Data extracted from a collection:
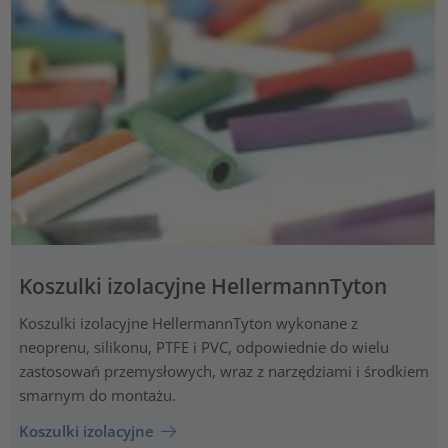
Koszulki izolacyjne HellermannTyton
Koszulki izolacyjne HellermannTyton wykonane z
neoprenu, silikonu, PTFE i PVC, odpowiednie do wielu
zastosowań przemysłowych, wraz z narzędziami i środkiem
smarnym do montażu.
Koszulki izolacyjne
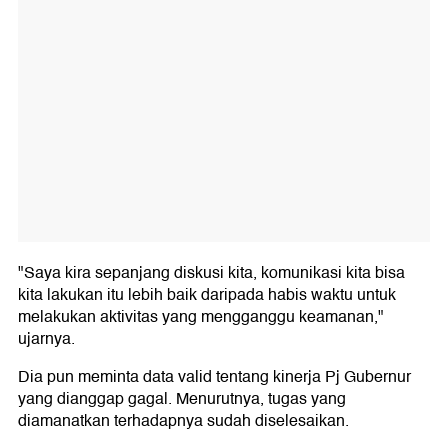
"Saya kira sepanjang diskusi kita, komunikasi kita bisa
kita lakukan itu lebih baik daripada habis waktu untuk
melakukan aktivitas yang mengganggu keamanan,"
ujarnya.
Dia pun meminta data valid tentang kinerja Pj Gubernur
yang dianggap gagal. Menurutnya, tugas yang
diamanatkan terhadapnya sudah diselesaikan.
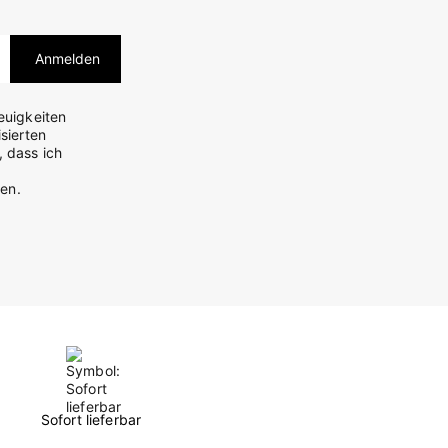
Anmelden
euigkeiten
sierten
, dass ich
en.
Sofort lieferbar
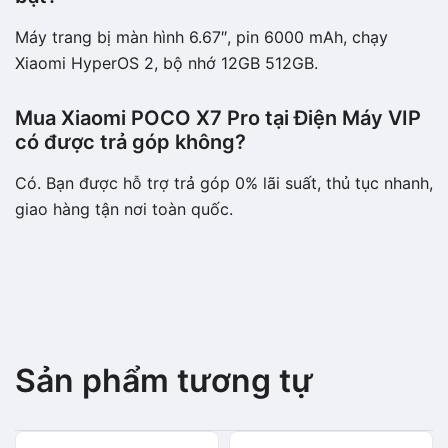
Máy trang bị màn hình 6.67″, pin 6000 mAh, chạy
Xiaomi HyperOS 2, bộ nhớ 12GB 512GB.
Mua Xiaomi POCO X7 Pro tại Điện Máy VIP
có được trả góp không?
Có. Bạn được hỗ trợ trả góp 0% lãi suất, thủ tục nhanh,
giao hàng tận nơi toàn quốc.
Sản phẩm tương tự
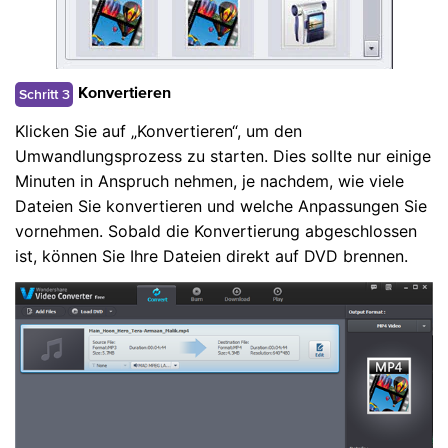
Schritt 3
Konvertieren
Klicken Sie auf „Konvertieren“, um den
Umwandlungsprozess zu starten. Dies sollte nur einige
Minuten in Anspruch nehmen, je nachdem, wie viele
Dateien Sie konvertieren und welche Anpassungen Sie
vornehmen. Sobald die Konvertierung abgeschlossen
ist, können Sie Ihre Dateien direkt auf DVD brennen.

==

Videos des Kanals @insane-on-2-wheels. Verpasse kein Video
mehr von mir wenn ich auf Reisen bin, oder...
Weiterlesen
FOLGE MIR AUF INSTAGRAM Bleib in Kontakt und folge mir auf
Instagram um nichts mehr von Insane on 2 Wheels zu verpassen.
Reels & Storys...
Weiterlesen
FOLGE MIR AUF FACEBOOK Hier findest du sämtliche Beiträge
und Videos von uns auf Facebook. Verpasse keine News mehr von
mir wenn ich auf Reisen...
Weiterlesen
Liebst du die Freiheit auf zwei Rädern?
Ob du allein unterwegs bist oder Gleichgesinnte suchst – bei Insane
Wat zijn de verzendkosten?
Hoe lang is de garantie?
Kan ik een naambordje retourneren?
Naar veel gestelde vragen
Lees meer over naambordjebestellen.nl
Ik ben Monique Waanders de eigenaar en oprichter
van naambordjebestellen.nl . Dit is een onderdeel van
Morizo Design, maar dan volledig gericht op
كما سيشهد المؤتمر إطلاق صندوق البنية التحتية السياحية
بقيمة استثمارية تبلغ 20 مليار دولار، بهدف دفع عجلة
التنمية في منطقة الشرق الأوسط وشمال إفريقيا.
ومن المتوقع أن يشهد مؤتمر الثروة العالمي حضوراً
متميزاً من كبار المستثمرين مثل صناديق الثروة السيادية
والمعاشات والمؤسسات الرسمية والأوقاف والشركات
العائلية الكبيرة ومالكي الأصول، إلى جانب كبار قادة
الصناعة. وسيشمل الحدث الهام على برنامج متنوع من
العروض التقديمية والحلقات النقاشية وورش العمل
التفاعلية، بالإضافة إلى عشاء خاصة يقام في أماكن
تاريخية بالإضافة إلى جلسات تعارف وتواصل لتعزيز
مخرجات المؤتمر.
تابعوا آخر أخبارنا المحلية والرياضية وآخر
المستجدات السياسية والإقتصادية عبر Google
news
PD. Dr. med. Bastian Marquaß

--

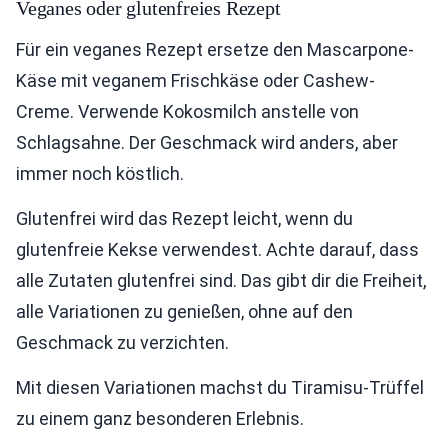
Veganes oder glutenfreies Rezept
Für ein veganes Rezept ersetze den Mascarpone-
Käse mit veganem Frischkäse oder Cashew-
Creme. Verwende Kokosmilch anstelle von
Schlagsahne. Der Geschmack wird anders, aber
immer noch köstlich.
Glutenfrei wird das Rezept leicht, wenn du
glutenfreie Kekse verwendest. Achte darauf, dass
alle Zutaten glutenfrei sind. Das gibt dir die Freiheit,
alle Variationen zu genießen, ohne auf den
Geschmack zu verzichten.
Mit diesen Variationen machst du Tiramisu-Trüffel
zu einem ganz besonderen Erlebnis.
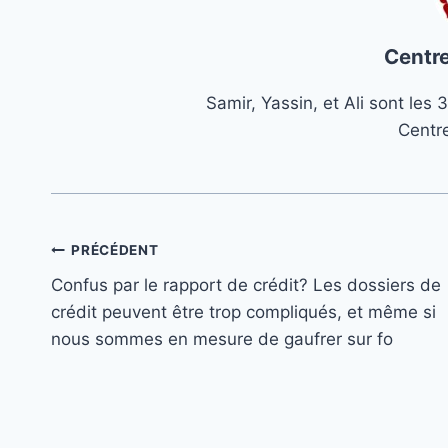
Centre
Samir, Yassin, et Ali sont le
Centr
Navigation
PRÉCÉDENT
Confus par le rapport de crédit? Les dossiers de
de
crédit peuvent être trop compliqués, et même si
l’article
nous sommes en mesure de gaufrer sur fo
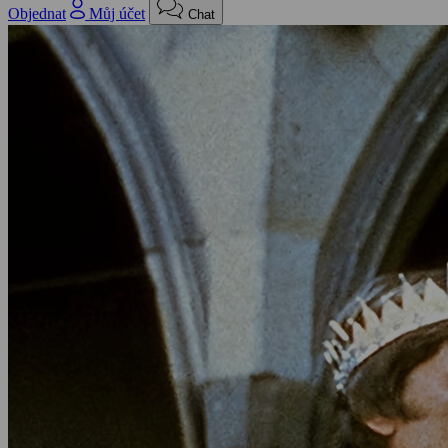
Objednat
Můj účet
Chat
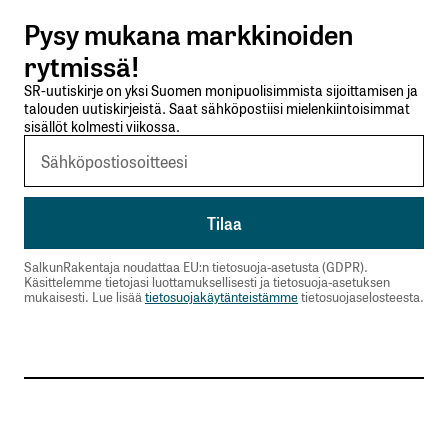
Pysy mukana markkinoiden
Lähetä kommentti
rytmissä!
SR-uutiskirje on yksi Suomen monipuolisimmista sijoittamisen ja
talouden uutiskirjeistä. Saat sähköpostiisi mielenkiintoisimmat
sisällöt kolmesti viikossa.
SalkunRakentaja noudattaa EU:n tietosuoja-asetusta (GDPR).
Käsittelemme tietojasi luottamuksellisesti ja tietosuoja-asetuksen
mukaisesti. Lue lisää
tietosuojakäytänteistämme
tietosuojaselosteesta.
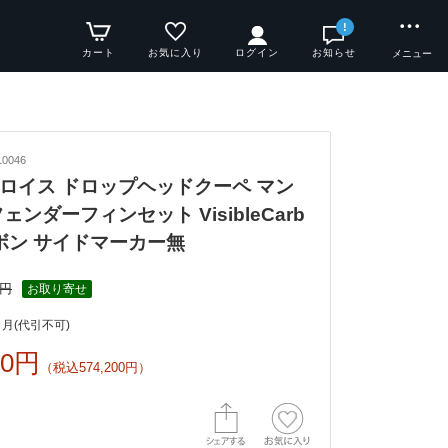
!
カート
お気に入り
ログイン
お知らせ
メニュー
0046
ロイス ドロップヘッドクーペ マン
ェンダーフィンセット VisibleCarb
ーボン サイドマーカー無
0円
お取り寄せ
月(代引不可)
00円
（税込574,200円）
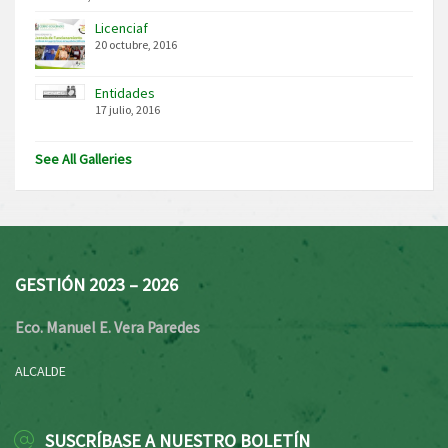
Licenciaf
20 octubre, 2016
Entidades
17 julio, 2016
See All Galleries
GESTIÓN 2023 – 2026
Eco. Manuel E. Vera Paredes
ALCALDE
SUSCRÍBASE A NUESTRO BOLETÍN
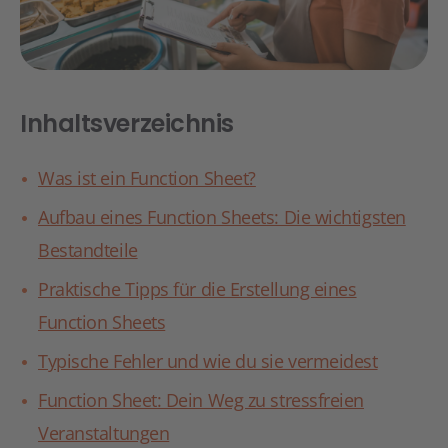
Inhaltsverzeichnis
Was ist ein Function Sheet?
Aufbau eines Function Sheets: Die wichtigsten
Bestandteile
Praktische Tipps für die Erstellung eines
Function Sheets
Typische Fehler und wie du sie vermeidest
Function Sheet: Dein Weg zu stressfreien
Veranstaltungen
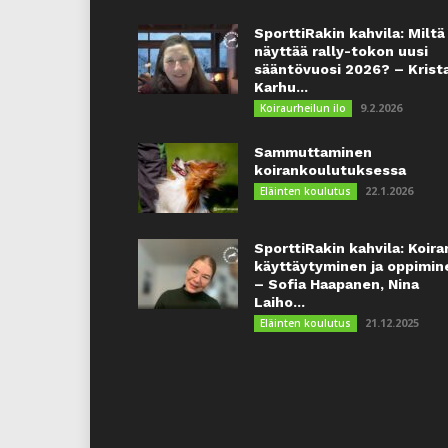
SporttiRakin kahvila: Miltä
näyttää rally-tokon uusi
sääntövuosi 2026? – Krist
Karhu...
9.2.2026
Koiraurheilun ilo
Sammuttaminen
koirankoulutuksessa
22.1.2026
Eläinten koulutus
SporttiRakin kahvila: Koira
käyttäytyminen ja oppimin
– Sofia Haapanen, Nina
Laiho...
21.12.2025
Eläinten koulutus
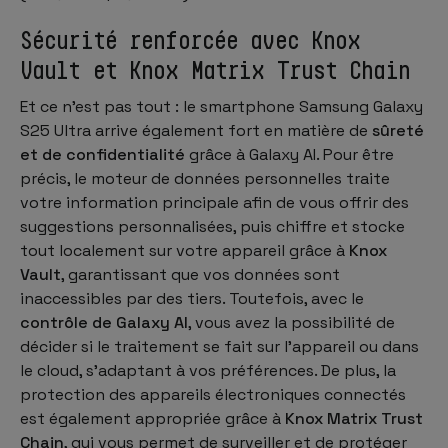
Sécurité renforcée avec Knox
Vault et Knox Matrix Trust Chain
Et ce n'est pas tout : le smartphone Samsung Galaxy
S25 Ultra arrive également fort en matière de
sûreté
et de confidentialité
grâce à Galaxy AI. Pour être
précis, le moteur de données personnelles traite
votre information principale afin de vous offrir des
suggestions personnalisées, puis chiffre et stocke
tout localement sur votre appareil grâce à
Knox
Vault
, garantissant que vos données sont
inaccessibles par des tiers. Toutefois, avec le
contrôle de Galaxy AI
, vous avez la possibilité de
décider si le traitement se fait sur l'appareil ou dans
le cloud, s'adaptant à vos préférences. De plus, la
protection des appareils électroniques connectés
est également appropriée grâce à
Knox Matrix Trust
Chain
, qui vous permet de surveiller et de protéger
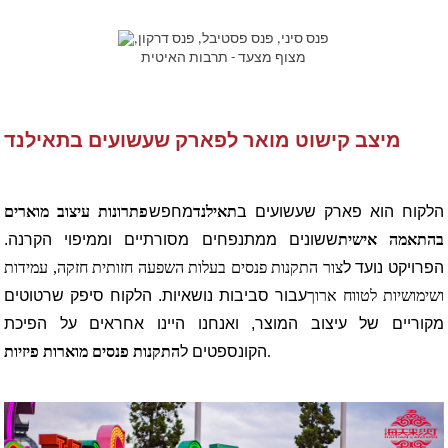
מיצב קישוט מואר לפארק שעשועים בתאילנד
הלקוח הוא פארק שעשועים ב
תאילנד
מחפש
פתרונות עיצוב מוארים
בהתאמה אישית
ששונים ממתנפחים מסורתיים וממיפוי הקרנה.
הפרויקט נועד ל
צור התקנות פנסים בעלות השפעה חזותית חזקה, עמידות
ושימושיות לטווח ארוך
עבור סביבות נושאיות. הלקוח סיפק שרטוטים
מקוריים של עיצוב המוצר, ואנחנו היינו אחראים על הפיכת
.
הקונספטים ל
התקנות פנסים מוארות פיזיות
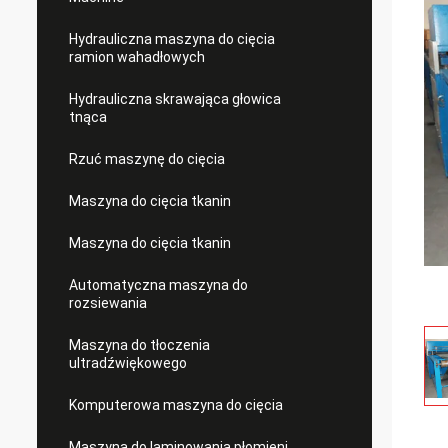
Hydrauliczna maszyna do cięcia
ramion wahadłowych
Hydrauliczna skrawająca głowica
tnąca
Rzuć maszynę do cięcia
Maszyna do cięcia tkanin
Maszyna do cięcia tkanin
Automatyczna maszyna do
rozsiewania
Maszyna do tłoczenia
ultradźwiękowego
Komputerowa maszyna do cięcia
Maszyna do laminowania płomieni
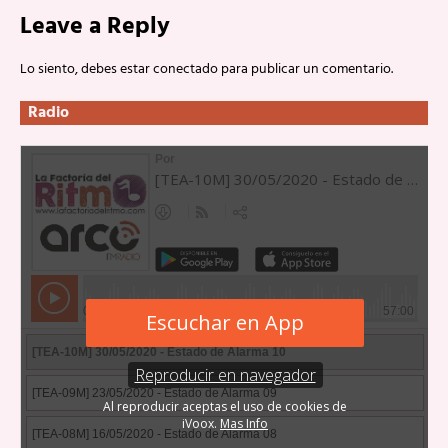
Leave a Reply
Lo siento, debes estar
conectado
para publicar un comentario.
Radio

### TASK STATEMENT:
Work through the records line by line, and once you reach the final line, report only how many held "dass".

### RESPONSE FOR THIS EXERCISE:
2